Grooming the Next Generation
Major cuts in the state sponsored scholarship program, HOPE, have already passed the legislature and are awaiting the signature of governor Nathan Deal. The HOPE scholarship pays the tuition of a Georgia resident in full, depending if the resident graduates high school with a B average or maintains one in college. The scholarship is funded by the state lottery, which makes its money through lottery ticket sales which are largely purchased by the poor and the working class. This has had the effect of the state's poor subsidizing the education of upper class Georgians, who have better access to state and private education. Even though it has operated regressively, many low income and working class students have benefited from the HOPE scholarship, allowing them to have an opportunity that used to be unavailable.
This posed a mini-crisis for the state bourgeoisie - how do we make cuts to HOPE that will be felt by those who will be most negatively affected (the working class), while maintaining and increasing its regressive character? This was done in two ways. First, by reducing the amount paid out by HOPE from 100% to 90% (the state is also expected to increase the tuition rate) for all of those graduating and maintaining a B average. Second, by paying out 100% to students who graduate high school with an A average, score a 1200 on the Math/Reading section of the SAT (a standardized test required for admission into college in the United States), and have taken “rigorous coursework” (such as “AP classes” that are college level classes that students can take in high school). Given that public schools that cater to upper class students receives more state funding than rural or inner city public schools (which sometimes totally lack AP courses), not to mention private schools, the regressive benefits of the HOPE scholarship are retained and expanded.
Eat the Poor, Feed the Rich
“Tax reform” legislation in consideration (HB 385) would shift the tax burden onto the working class in an unprecedented manner, while awarding monumental tax breaks and exemptions to business. The corporate tax rate, already one of the lowest in the country standing at 6%, will be reduced to 4% by the year 2013. Mother Theresa would consider that to be of proper egalitarian spirit when compared to the incredible tax hike imposed on consumers. Services, which were previously exempt from a sales tax, are now open game. Worst of all, the tax exemption status for the sale of groceries is now revoked (this includes school lunches).

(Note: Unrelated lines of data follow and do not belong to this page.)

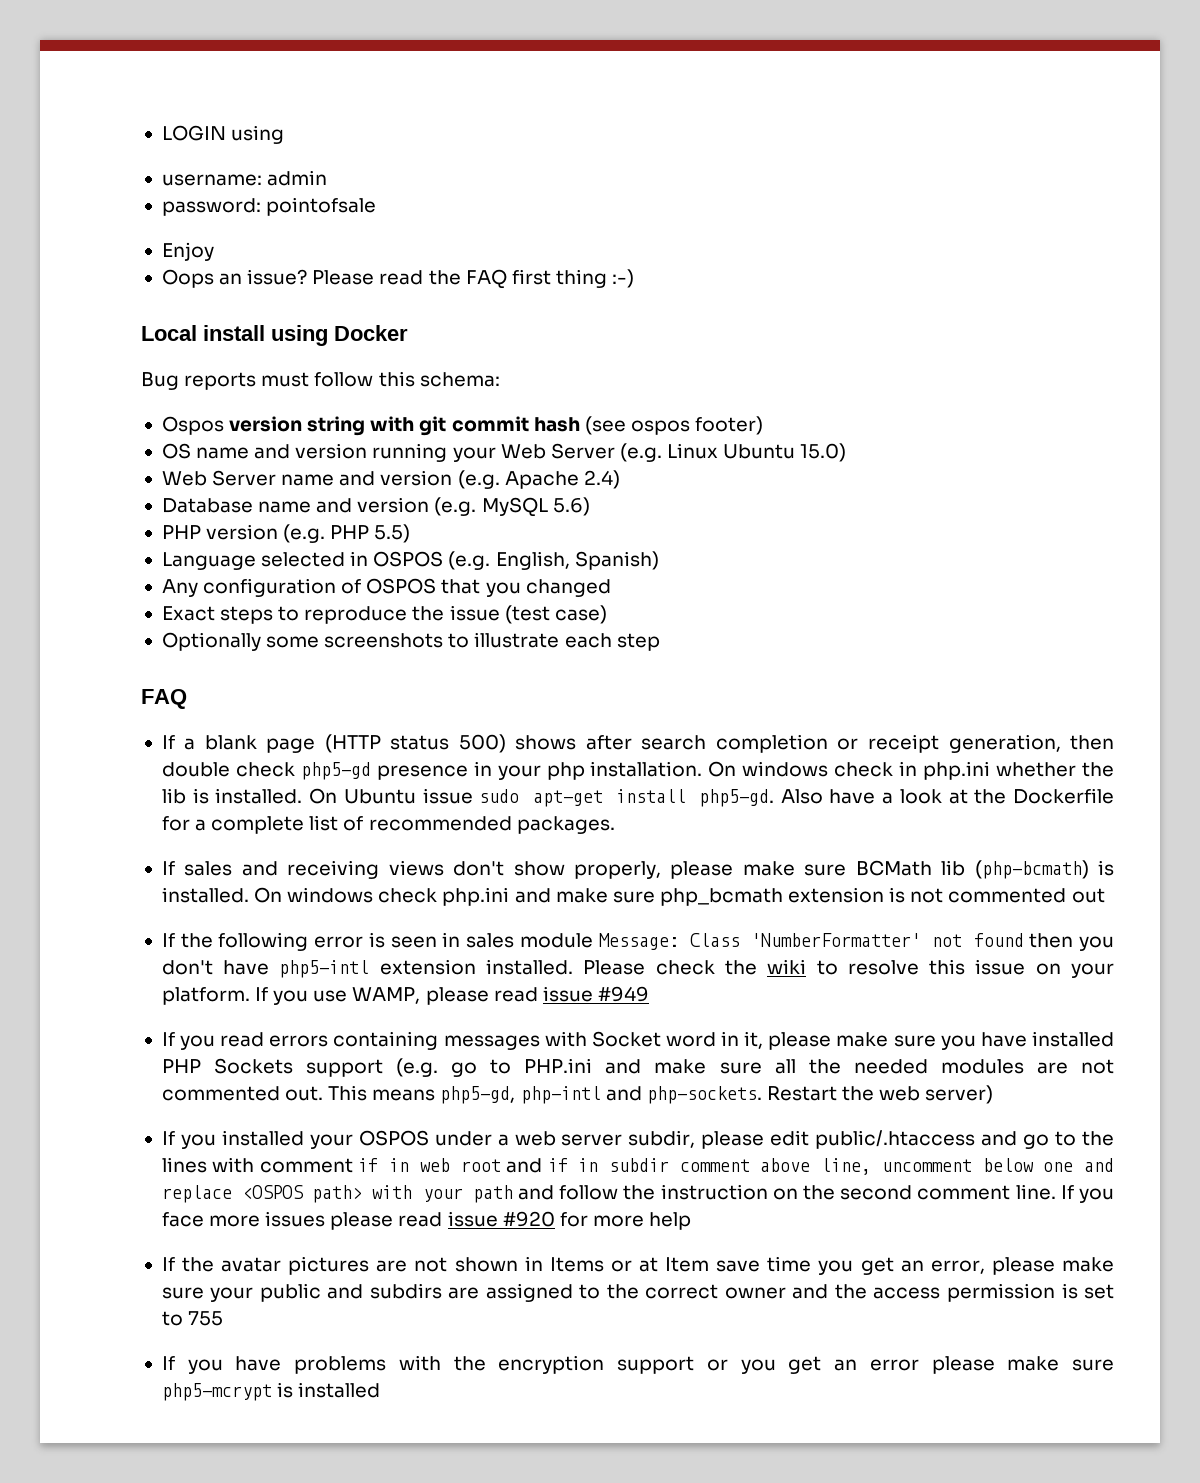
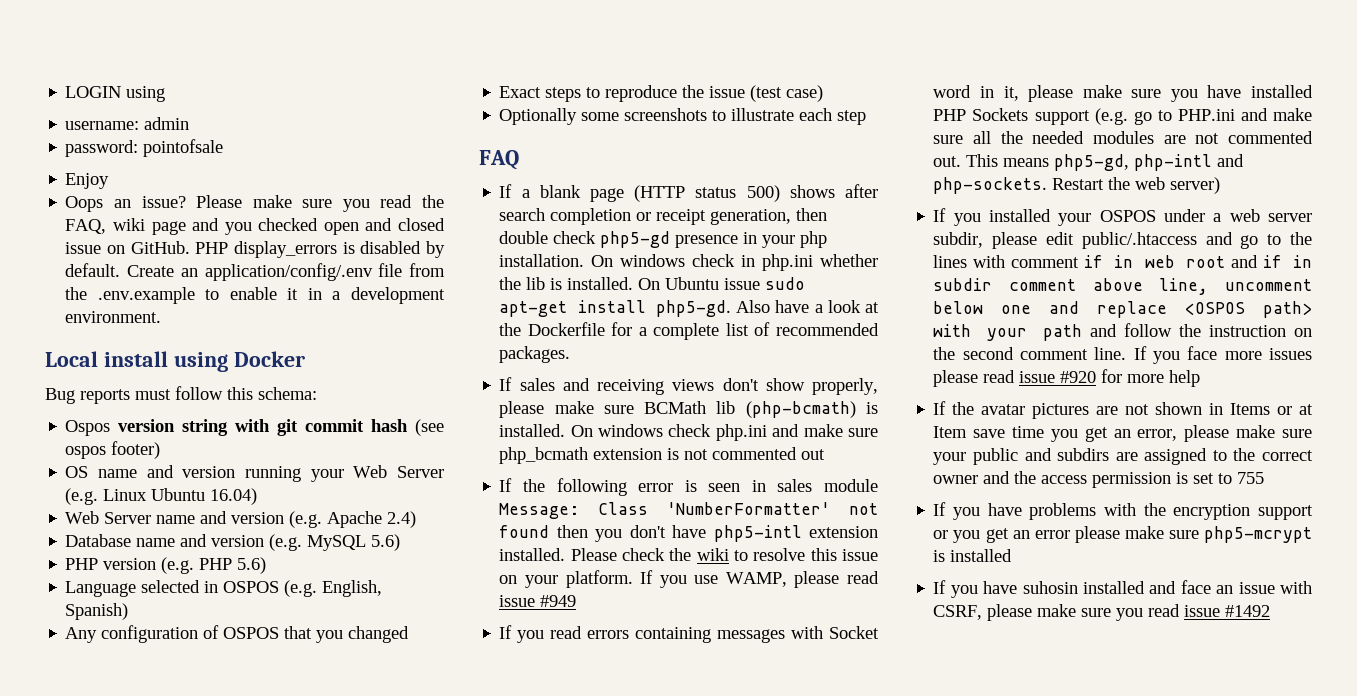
[379,269,635,289] read the FAQ first thing :-) -> [252,195,445,212] [65,218,446,235] [65,241,445,258] [65,263,445,281] [65,287,445,304] [65,311,162,323] make sure you read the FAQ, wiki page and you checked open and closed issue on GitHub. PHP display_errors is disabled by default. Create an application/config/.env file from the .env.example to enable it in a development environment.
[800,443,847,462] 15.0) -> [210,488,258,505] 16.04)
[374,524,411,543] 5.5) -> [237,557,267,574] 5.6)
(381, 1390) none -> [933,580,1312,598] [933,604,1271,621] // If you have suhosin installed and face an issue with CSRF, please make sure you read issue #1492

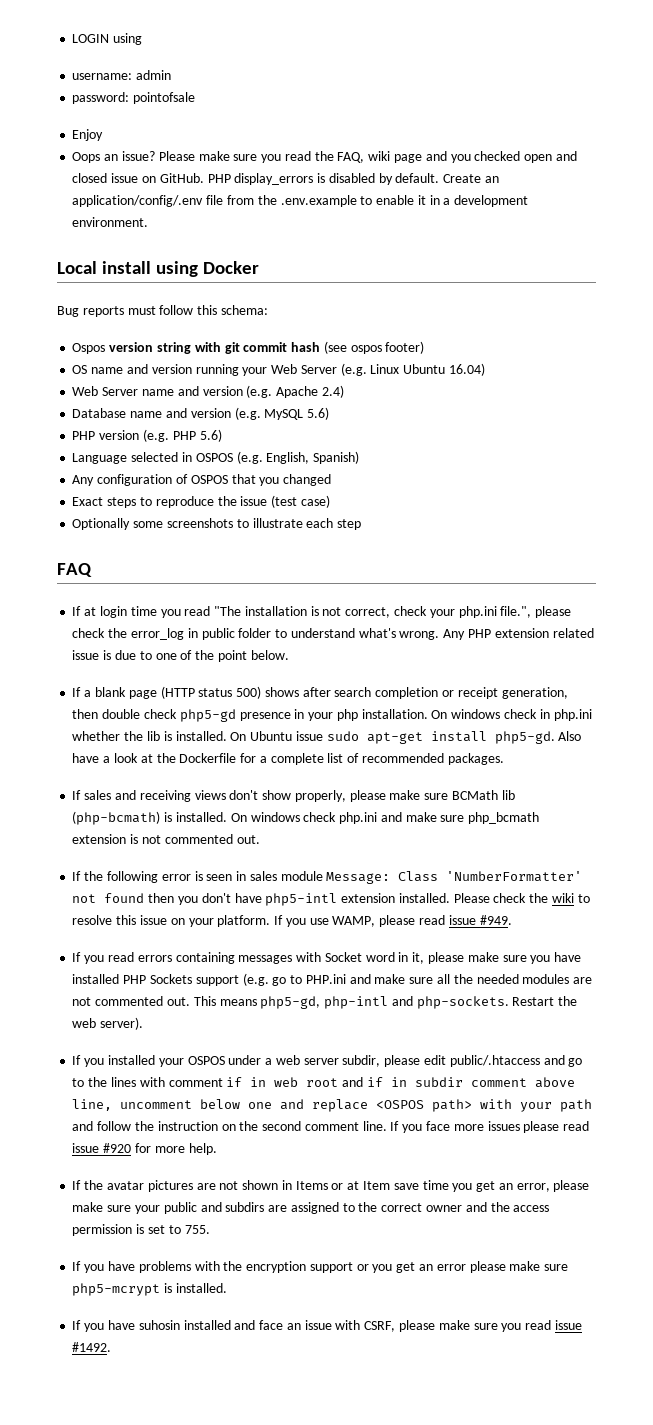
(519, 160) none -> [72,606,572,618] [72,628,594,640] [72,650,289,662] // If at login time you read "The installation is not correct, check your php.ini file.", please check the error_log in public folder to understand what's wrong. Any PHP extension related issue is due to one of the point below.
[801,449,826,460] out -> [236,835,260,844] out.
[540,595,577,607] #949 -> [479,915,512,925] #949.
[1170,177,1221,194] server) -> [100,1017,144,1030] server).
[1169,370,1201,387] help -> [188,1143,217,1155] help.
[1237,472,1265,484] 755 -> [184,1225,210,1234] 755.
[950,549,1013,562] installed -> [175,1283,227,1293] installed.
[1225,605,1271,617] #1492 -> [72,1342,112,1352] #1492.

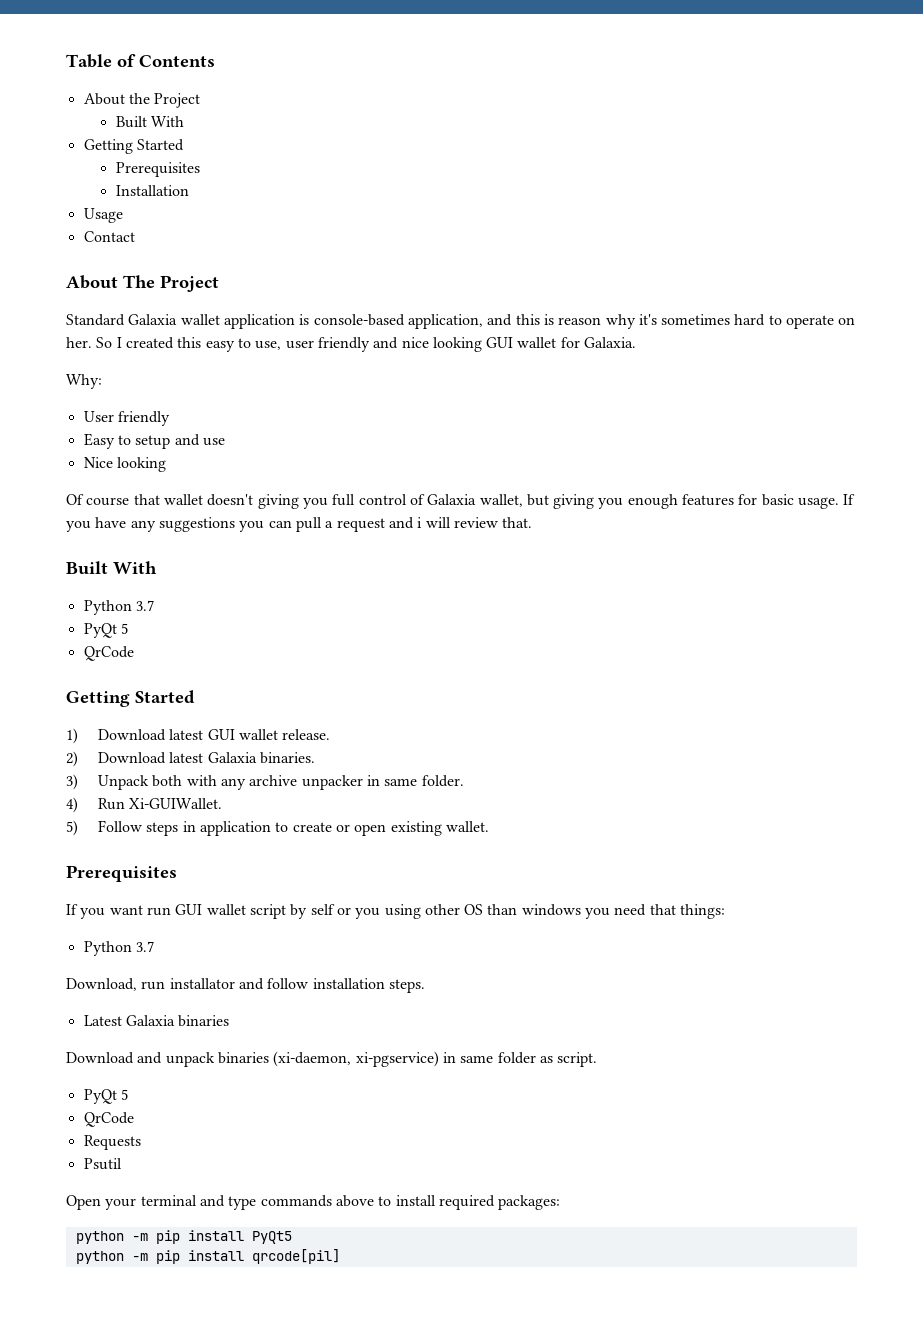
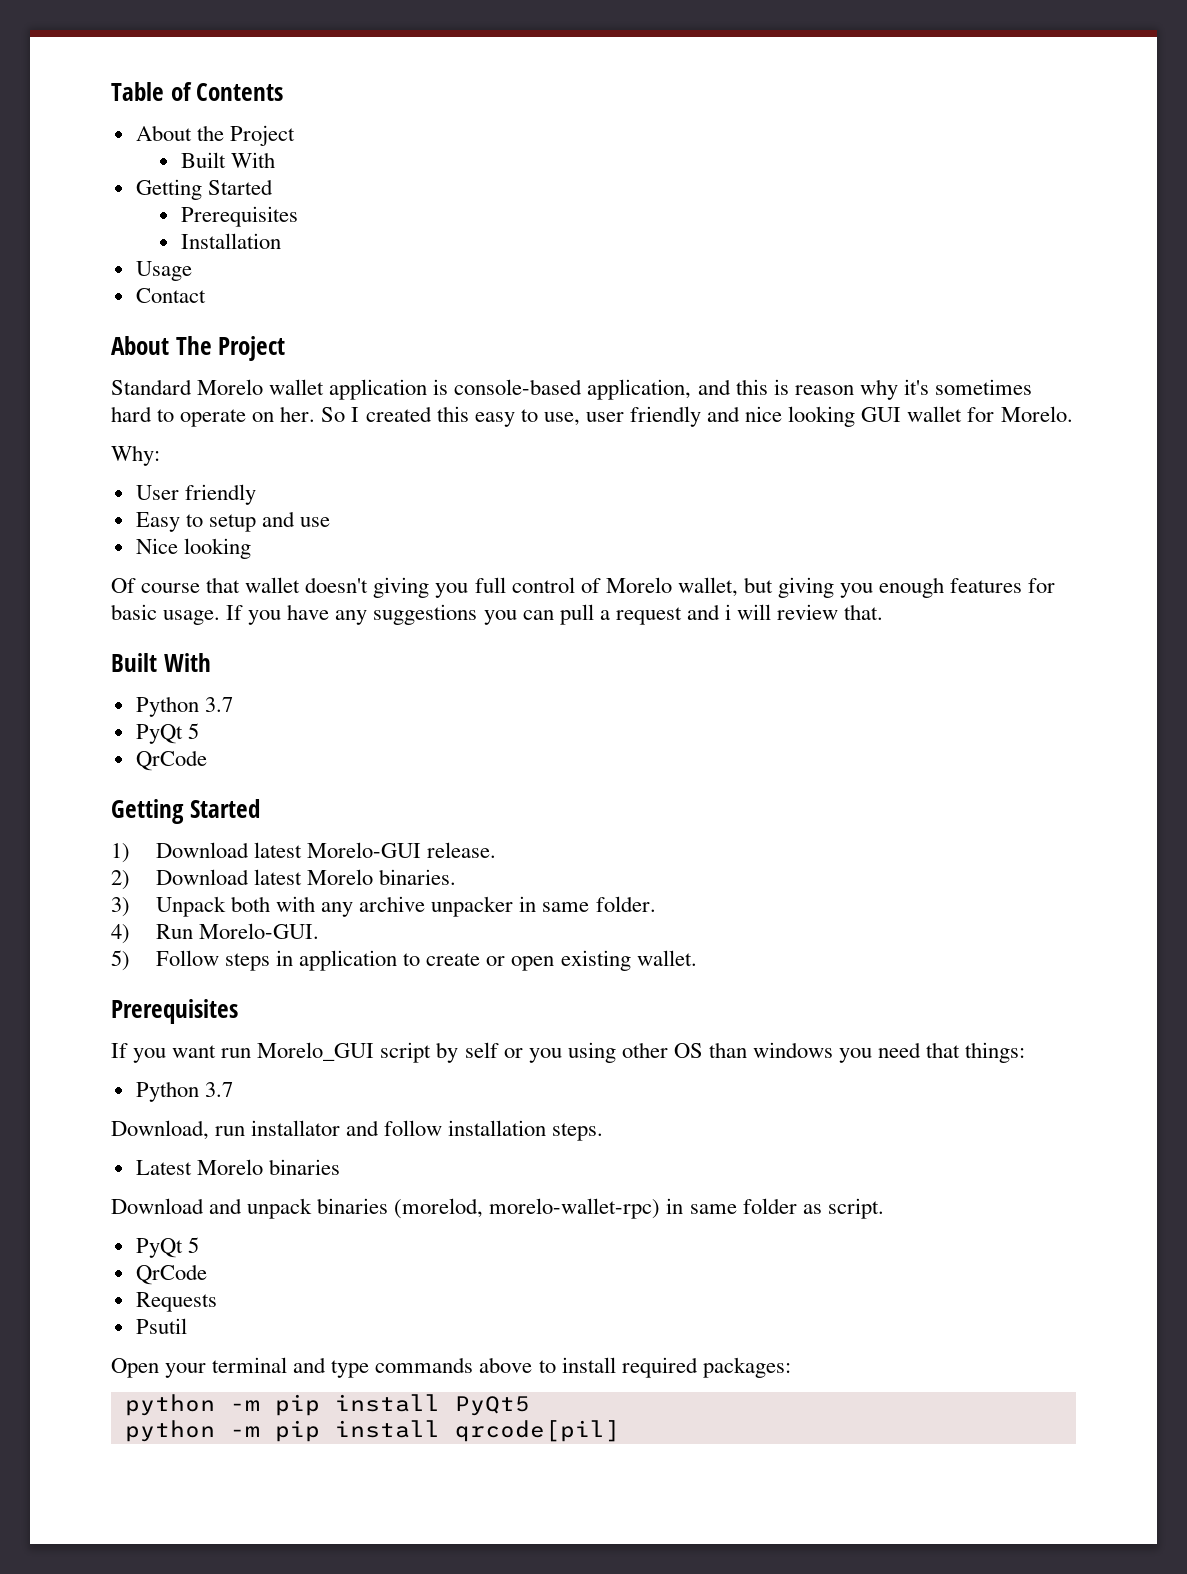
[128,314,178,325] Galaxia -> [197,379,264,395] Morelo
[584,337,637,348] Galaxia. -> [1000,406,1073,422] Morelo.
[427,494,477,505] Galaxia -> [605,577,672,593] Morelo
[207,729,278,740] GUI wallet -> [307,842,422,858] Morelo-GUI
[207,752,257,763] Galaxia -> [307,869,374,885] Morelo
[129,798,223,809] Xi-GUIWallet. -> [199,923,320,939] Morelo-GUI.
[175,904,246,915] GUI wallet -> [257,1042,375,1061] Morelo_GUI
[125,1015,175,1026] Galaxia -> [196,1159,263,1175] Morelo
[273,1051,439,1067] (xi-daemon, xi-pgservice) -> [394,1198,661,1219] (morelod, morelo-wallet-rpc)

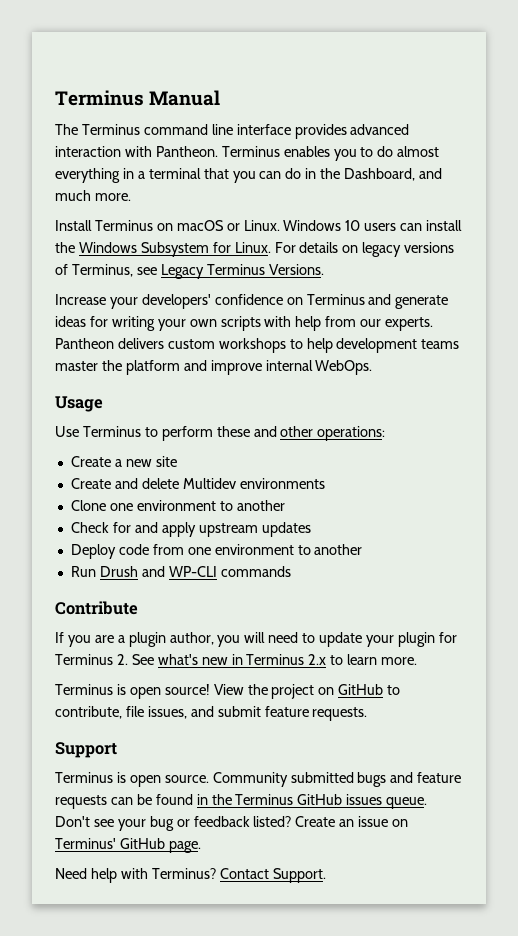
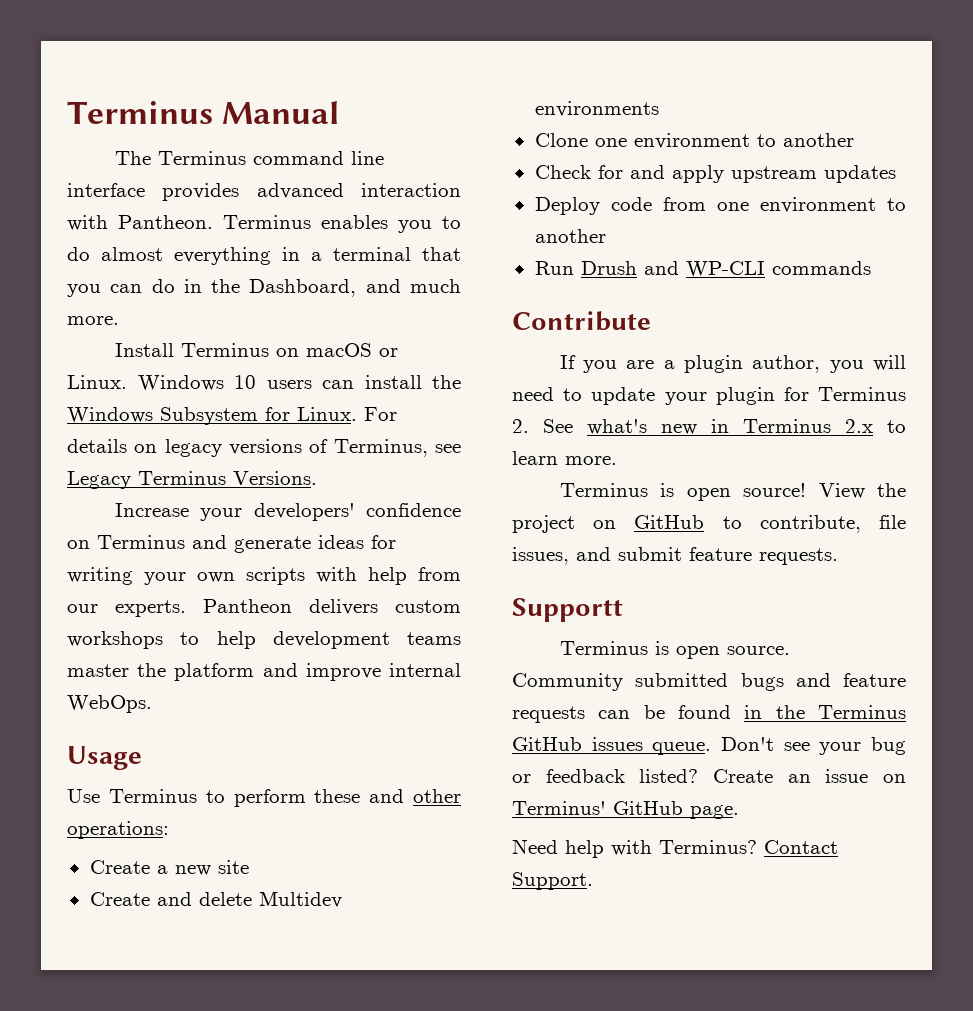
[55,742,117,758] Support -> [512,598,623,622] Supportt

However, not all is lost. Consumable supplies, energy, equipment, fixtures, industrial equipment, and machinery are now exempt from the state sales tax, only on the condition that the sale of these products go towards manufacturing and industry.
The state appropriations bill has not been released to the public, even though it has passed the state House. From what has been reported in the media, the new budget increases health insurance premiums for state employees by over 20%, cuts in Medicaid reimbursements, and cuts in primary education.
The Heart of the Matter
When the bourgeoisie starts to feel the pinch, they do everything in their power to make sure it is felt by the working class. The austerity measures in Georgia and Wisconsin are not the result of the bad ideas of two arch-conservative governors, rather they have the same roots that are forcing our rulers from conservative politicians in America to social democrats in Europe to pull the “cuts” alarm : the capitalist crisis and its global rampage.